» Required action
Reproduce word for word the stretch of the listing below from the line containing "Rasoir Effileur" through the line containing "Revisione traduzioni", both ends included. Leave the pictures out.

» Records supplied
↓

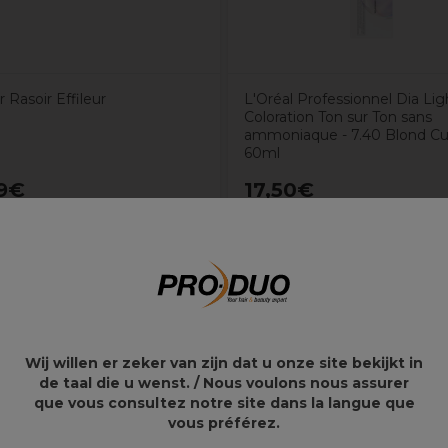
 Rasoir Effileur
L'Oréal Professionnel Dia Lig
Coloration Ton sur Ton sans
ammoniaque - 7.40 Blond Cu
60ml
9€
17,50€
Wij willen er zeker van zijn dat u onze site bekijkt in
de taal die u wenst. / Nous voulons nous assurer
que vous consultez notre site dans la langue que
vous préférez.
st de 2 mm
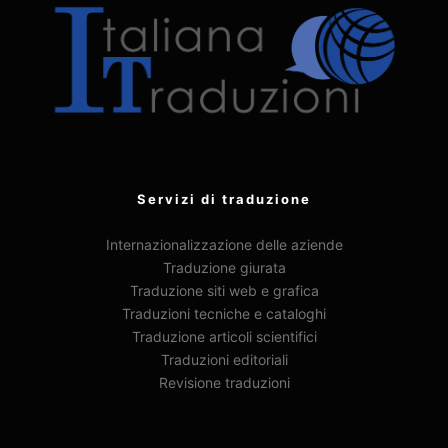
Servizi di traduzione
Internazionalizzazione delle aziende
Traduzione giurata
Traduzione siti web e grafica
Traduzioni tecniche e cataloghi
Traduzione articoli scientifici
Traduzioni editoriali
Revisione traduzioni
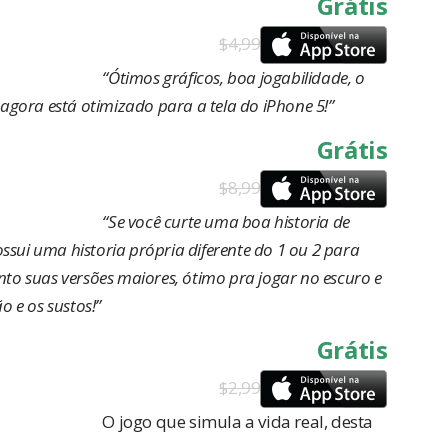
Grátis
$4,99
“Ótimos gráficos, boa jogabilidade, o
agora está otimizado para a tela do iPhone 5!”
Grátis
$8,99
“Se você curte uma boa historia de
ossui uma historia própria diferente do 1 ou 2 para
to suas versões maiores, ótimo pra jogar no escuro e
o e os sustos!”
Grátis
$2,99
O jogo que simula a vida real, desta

↑
↓

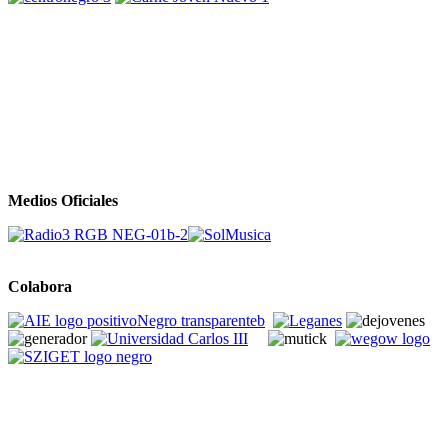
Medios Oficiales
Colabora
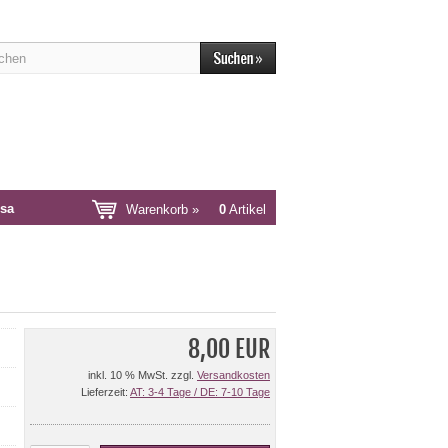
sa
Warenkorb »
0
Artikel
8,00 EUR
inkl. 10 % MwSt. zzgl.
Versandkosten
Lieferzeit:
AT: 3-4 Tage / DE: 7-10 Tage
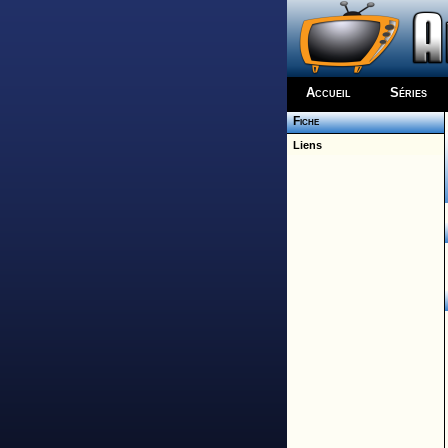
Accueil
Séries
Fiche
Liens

↑

» Solved problem
 Rasoir Effileur
L'Oréal Professionnel Dia Lig
Coloration Ton sur Ton sans
ammoniaque - 7.40 Blond Cu
60ml
9€
17,50€
Wij willen er zeker van zijn dat u onze site bekijkt in
de taal die u wenst. / Nous voulons nous assurer
que vous consultez notre site dans la langue que
vous préférez.
st de 2 mm
Servizi di traduzione
Internazionalizzazione delle aziende
Traduzione giurata
Traduzione siti web e grafica
Traduzioni tecniche e cataloghi
Traduzione articoli scientifici
Traduzioni editoriali
Revisione traduzioni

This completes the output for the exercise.